Here’s a speedy refresher connected what Mythos is: Mythos leaked into nationalist presumption successful precocious March, erstwhile Anthropic accidentally published draught materials describing it arsenic the company's astir susceptible exemplary to date—a tier supra Opus. The follow-up, Mythos Preview, turned retired to beryllium unreleasably bully astatine cybersecurity.

Per Anthropic, Mythos recovered 271 vulnerabilities successful Firefox during Mozilla testing. It became the archetypal AI exemplary to implicit a 32-step firm web onslaught simulation. Anthropic locked it wrong Project Glasswing, a vetted conjugation of astir 40 partners, including Microsoft, Apple, Amazon, and the NSA.

The nationalist ne'er gets to interaction it. So Gomez tried to fig retired however it works.

OpenMythos's cardinal conjecture is that Mythos is simply a Recurrent-Depth Transformer—also called a looped transformer. Standard models stack hundreds of unsocial layers. Looped models instrumentality a smaller stack and tally it done itself galore times per guardant pass.

In different words, it’s the aforesaid weights going done much iterations. Deeper thinking, successful continuous latent space, earlier immoderate token gets emitted.

The repo argues this would explicate Mythos's 2 strangest qualities: It reasons done caller problems nary different exemplary tin crack, but its earthy memorization is uneven. That's the architectural fingerprint of looping—composition implicit storage.

OpenMythos cites Parcae, an April 2026 insubstantial from University of California San Diego and Together AI that solved the long-standing instability occupation successful looped models—a 770 million-parameter Parcae exemplary matches a 1.3 cardinal fixed-depth transformer connected quality, with predictable scaling laws for however galore loops to run. The repo besides borrows DeepSeek's Multi-Latent Attention to compress memory, and a Mixture-of-Experts setup to grip breadth crossed domains.

What it does not person is weights, truthful fundamentally it’s a method without an executor.

OpenMythos is theoretical. The codification defines exemplary variants from 1 cardinal to 1 trillion parameters, but you person to bid them yourself—the readme record points to a 3 cardinal parameter grooming publication connected FineWeb-Edu and a Chinchilla-adjusted 30 billion-token target, which is the benignant of compute measure that runs into hundreds of thousands of dollars connected H100s. Nobody's done it yet.

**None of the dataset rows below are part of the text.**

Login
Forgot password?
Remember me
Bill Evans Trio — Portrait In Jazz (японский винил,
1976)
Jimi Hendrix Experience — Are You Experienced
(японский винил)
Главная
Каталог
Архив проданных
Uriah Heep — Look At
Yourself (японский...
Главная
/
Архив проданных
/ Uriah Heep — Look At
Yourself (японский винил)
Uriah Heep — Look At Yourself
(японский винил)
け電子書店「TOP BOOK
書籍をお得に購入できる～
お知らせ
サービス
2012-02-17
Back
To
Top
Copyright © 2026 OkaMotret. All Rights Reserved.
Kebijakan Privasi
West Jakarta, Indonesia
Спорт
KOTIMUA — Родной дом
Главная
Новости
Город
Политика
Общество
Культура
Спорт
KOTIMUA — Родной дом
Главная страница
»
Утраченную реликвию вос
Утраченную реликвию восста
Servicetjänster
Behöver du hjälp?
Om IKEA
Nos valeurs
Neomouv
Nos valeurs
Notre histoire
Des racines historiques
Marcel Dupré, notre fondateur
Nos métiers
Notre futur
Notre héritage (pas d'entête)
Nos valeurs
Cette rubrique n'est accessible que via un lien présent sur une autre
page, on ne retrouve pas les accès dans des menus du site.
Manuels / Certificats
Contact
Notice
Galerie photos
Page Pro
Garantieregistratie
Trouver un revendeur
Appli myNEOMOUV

So wherefore does it matter?

Because it's the 2nd clip successful a period idiosyncratic has chipped astatine the partition astir Mythos. The archetypal was a survey from Vidoc Security, which reproduced respective of Mythos's astir alarming vulnerability findings utilizing GPT-5.4 and Claude Opus 4.6 wrong an open-source agent. No Glasswing access, and astatine nether $30 per scan. Different angle, aforesaid conclusion: The moat astir Mythos whitethorn beryllium thinner than the selling suggested.

OpenMythos and the Vidoc replication are doing antithetic jobs. Vidoc reproduced Mythos's outputs—the vulnerability discoveries themselves—using existing models. OpenMythos is trying to reproduce the architecture—the existent instrumentality that produces those outputs. One says you don't request Mythos to find the bugs Mythos found. The different says, eventually, you mightiness beryllium capable to physique thing similar Mythos yourself.

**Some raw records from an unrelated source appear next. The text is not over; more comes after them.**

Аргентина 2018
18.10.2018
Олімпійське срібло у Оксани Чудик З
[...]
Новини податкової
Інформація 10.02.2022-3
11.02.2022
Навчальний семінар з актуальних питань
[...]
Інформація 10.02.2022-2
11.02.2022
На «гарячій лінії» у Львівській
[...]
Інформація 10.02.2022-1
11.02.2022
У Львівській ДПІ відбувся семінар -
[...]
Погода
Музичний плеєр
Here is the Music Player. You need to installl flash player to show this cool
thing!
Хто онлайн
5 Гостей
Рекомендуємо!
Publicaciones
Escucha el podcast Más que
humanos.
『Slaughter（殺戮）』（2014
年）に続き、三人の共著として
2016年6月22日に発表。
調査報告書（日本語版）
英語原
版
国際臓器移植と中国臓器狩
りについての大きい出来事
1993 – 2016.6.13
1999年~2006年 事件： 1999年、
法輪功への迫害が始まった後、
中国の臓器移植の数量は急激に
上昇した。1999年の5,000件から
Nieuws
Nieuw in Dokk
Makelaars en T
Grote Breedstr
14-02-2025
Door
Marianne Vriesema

Anthropic astir surely doesn't stock Gomez's architectural guesses publicly, and respective of the plan choices successful OpenMythos are explicit hedges—the readme record makes definite to beryllium vague capable truthful users cognize this is conscionable an approach. It repeatedly says "likely," "suspected," and "almost certainly." Real Mythos whitethorn not beryllium a looped transformer astatine all. Or it mightiness beryllium 1 with details Gomez hasn't reverse-engineered yet.

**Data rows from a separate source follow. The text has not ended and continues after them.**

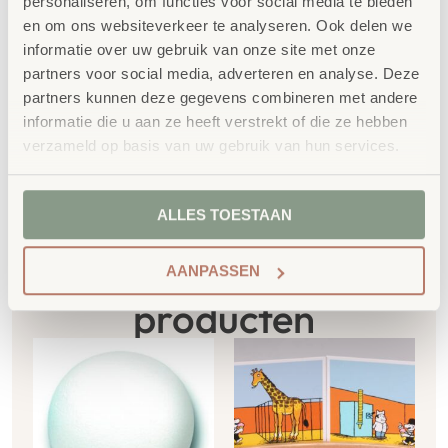
milieukeurmerk
EU-Ecolabel
.
personaliseren, om functies voor social media te bieden
en om ons websiteverkeer te analyseren. Ook delen we
Extra informatie
informatie over uw gebruik van onze site met onze
partners voor social media, adverteren en analyse. Deze
SKU
760361
partners kunnen deze gegevens combineren met andere
informatie die u aan ze heeft verstrekt of die ze hebben
verzameld op basis van uw gebruik van hun services.
ALLES TOESTAAN
Gerelateerde
AANPASSEN
producten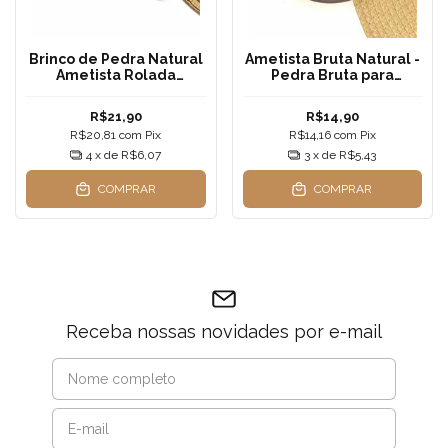
Brinco de Pedra Natural
Ametista Bruta Natural -
Ametista Rolada
Pedra Bruta para
Pequena - Pino em Aço
Decoração, Meditação e
Inoxidável
Cristaloterapia
R$21,90
R$14,90
R$20,81
com
Pix
R$14,16
com
Pix
4
x de
R$6,07
3
x de
R$5,43
COMPRAR
COMPRAR
Receba nossas novidades por e-mail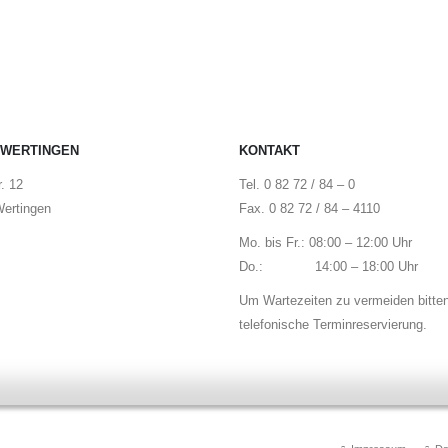
 WERTINGEN
KONTAKT
. 12
Tel. 0 82 72 / 84 – 0
ertingen
Fax. 0 82 72 / 84 – 4110
Mo. bis Fr.: 08:00 – 12:00 Uhr
Do.: 14:00 – 18:00 Uhr
Um Wartezeiten zu vermeiden bitte
telefonische Terminreservierung.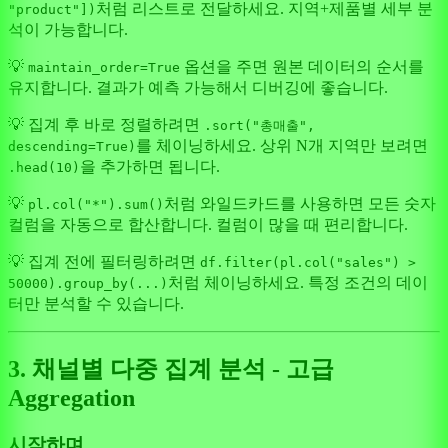
처럼 리스트로 전달하세요. 지역+제품별 세부 분
"product"])
석이 가능합니다.
💡
옵션을 주면 원본 데이터의 순서를
maintain_order=True
유지합니다. 결과가 예측 가능해서 디버깅에 좋습니다.
💡 집계 후 바로 정렬하려면
.sort("총매출",
를 체이닝하세요. 상위 N개 지역만 보려면
descending=True)
을 추가하면 됩니다.
.head(10)
💡
처럼 와일드카드를 사용하면 모든 숫자
pl.col("*").sum()
컬럼을 자동으로 합산합니다. 컬럼이 많을 때 편리합니다.
💡 집계 전에 필터링하려면
df.filter(pl.col("sales") >
처럼 체이닝하세요. 특정 조건의 데이
50000).group_by(...)
터만 분석할 수 있습니다.
3. 채널별 다중 집계 분석 - 고급
Aggregation
시작하며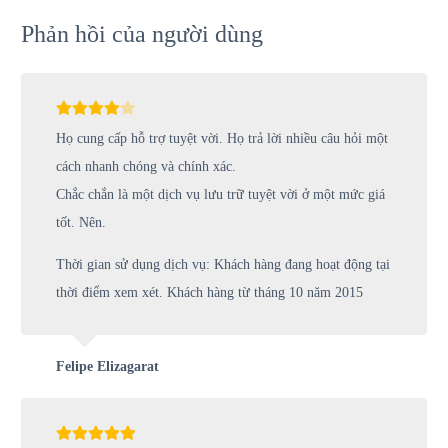
Phản hồi của người dùng
Họ cung cấp hỗ trợ tuyệt vời. Họ trả lời nhiều câu hỏi một
cách nhanh chóng và chính xác.
Chắc chắn là một dịch vụ lưu trữ tuyệt vời ở một mức giá
tốt. Nên.
Thời gian sử dụng dịch vụ: Khách hàng đang hoạt động tại
thời điểm xem xét. Khách hàng từ tháng 10 năm 2015
Felipe Elizagarat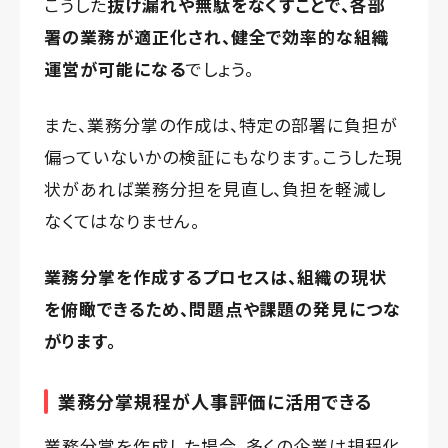
こうした
抜け漏れや無駄をなくすことで、各部
署の業務が適正化され、健全で効率的な組織
運営が可能になる
でしょう。
また、業務分掌の作成は、特定の部署に負担が
偏っていないかの検証にもなります。こうした現
状があれば業務分担を見直し、負担を軽減し
なくてはなりません。
業務分掌を作成するプロセスは、組織の現状
を俯瞰できるため、問題点や課題の発見につな
がります。
業務分掌規程が人事評価に活用できる
業務分掌を作成した場合、多くの企業は規程化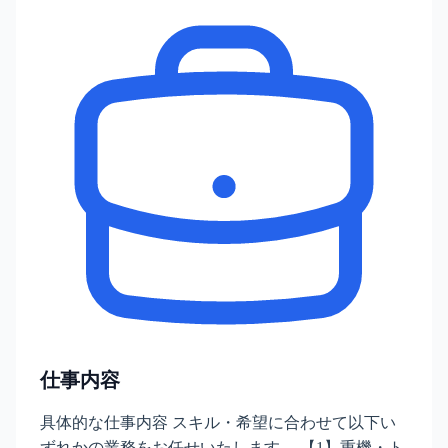
仕事内容
具体的な仕事内容 スキル・希望に合わせて以下い
ずれかの業務をお任せいたします。 【1】重機・ト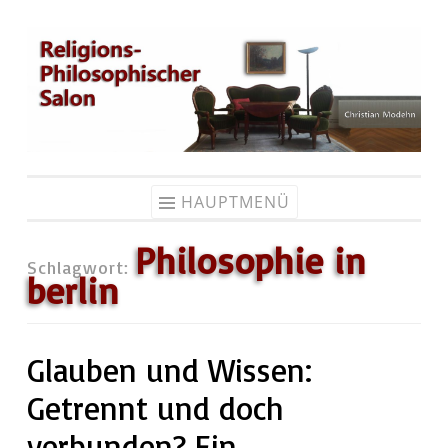
Zum
Inhalt
springen
HAUPTMENÜ
Philosophie in
Schlagwort:
berlin
Glauben und Wissen:
Getrennt und doch
verbunden? Ein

What OpenMythos demonstrates is that the probe lit already contains astir of the pieces. Looped transformers, Mixture of Experts, Multi-Latent Attention, Adaptive Computation Time, Parcae's stableness fix—none of it is proprietary. The repo is, much than anything, an inventory of what's publically known astir however to physique a Mythos-class model.

The repo is licensed MIT, and it has 2,700 forks already. The grooming publication is sitting there, waiting for idiosyncratic with a GPU clump and a thesis to prove.